● **Aim of the task**: Everything in the entries below should be restated exactly, except for the pictures.
○ ○ ○ ○ ○
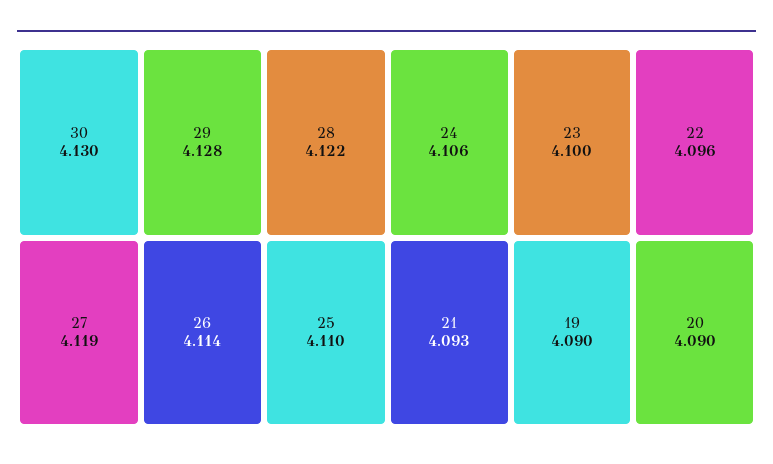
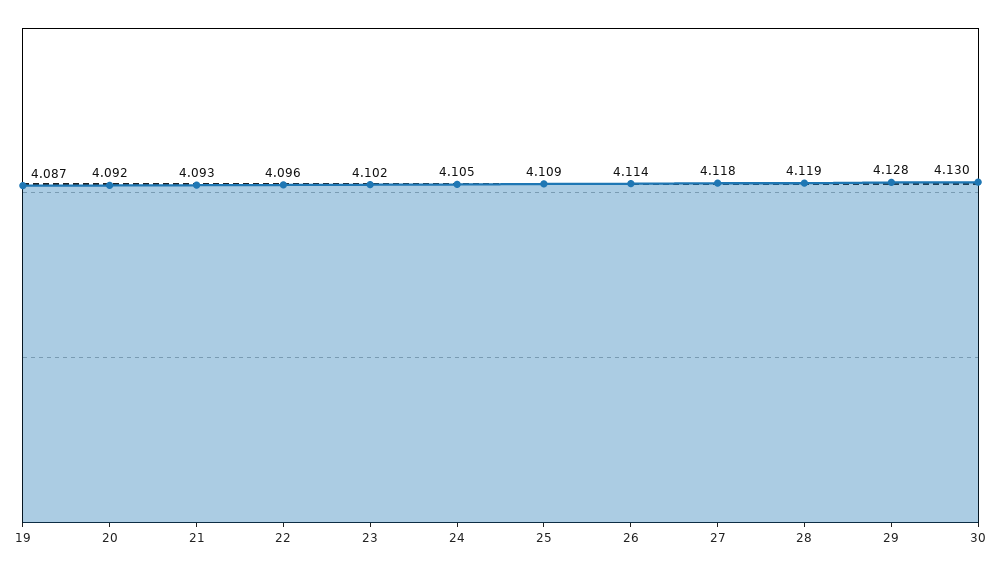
  {
    "30": 4.13,
    "29": 4.128,
-   "28": 4.122,
+   "28": 4.119,
-   "27": 4.119,
+   "27": 4.118,
    "26": 4.114,
-   "25": 4.11,
+   "25": 4.109,
-   "24": 4.106,
+   "24": 4.105,
-   "23": 4.1,
+   "23": 4.102,
    "22": 4.096,
    "21": 4.093,
-   "19": 4.09,
+   "19": 4.087,
-   "20": 4.09
+   "20": 4.092
  }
○ ○ ○ ○ ○
● **Solution for this task**:
  {
    "30": 4.13,
    "29": 4.128,
-   "28": 4.122,
+   "28": 4.119,
-   "27": 4.119,
+   "27": 4.118,
    "26": 4.114,
-   "25": 4.11,
+   "25": 4.109,
-   "24": 4.106,
+   "24": 4.105,
-   "23": 4.1,
+   "23": 4.102,
    "22": 4.096,
    "21": 4.093,
-   "19": 4.09,
+   "19": 4.087,
-   "20": 4.09
+   "20": 4.092
  }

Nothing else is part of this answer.